In 1987, a massive storm surge hit and flooded a large part of the Maldives. The devastating surge wielded a strong influence on this island country in the Indian Ocean, particularly the infrastructure in Malé was paralyzed and damaged at an estimated cost of U.S.$6 million. GDP of the Maldives, afterwards, decreased 5.70% in this year compared to the previous one, or from U.S.$158 million in 1986 to U.S.$149 million in 1987. Malé instantly requested Tokyo for the emergency assistance and an aid in preventing disaster like the storm surge, and Japanese government accepted it. A coastal protection project supported by Japan' ODA soon began within the year, and it continued until 2002 when completed the six kilometers long barrier all the way around the capital.

Just two years after this project was consummated, in 2004, a massive undersea earthquake of magnitude 9.1 or more occurred and tsunami attacked the western part of the Pacific Ocean and almost every coastal area of the Indian Ocean including the Maldives.

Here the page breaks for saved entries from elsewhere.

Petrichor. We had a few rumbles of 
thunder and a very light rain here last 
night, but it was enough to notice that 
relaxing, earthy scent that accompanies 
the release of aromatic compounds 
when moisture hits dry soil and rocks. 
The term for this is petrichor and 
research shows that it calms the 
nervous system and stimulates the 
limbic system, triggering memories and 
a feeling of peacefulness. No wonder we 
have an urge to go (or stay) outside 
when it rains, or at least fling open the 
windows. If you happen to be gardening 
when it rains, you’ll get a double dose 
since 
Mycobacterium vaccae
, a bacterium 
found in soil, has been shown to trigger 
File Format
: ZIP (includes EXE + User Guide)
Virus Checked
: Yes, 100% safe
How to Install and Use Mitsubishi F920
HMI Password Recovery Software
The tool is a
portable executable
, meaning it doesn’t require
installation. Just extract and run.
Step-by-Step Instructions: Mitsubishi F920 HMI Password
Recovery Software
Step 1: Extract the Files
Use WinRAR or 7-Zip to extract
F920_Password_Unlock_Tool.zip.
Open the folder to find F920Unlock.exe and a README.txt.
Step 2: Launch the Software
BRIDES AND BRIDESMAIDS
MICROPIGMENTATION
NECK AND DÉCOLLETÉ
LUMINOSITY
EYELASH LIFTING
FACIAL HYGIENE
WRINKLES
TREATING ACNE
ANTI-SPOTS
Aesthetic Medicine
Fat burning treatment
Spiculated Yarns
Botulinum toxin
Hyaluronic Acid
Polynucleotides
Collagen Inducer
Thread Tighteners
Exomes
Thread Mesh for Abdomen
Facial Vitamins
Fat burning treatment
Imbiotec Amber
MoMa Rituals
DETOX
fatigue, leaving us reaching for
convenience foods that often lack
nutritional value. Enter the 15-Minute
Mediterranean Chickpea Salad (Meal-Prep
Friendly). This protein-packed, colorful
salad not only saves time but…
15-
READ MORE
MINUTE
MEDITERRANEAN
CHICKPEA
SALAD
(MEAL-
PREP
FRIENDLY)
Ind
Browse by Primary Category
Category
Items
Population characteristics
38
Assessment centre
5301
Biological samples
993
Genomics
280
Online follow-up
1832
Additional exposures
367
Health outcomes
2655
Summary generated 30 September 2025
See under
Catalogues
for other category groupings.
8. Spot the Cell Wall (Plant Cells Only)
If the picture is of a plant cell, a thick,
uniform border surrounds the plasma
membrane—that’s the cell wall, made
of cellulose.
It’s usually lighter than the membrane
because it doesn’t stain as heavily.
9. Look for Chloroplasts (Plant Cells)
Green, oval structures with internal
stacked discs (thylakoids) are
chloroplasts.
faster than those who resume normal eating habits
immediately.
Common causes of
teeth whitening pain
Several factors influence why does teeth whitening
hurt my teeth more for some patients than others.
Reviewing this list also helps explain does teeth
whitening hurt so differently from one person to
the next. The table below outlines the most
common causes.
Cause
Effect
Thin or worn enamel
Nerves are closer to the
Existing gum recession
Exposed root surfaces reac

This enormous tsunami killed 230,000–280,000 people in Sri Lanka, India, Thailand, Malaysia, Madagascar, Somalia, Kenya, Tanzania, South Africa, and the Maldives outside Malé Island. Nevertheless, in the Maldives, the anti-tsunami barrier built by collaboration between both of the island countries, protected those who lived in Malé without any deaths.

== Support during the Great East Japan Earthquake ==
Following the Great East Japan Earthquake on March 11, 2011, the Maldivian government decided to provide tuna cans as relief supplies. It was judged that the canned food was suitable for long-term storage and was suitable for relief supplies, and the government provided 86,400 pieces. In addition, support campaigns were held on Television and radio, and citizens donated 7 million rufiyaa and about 600,000 cans of tuna. The canned goods brought in were once picked up by a domestic processor so that they could be opened without a can opener, soaked in oil, refilled in pull-top cans, and then sent to Japan.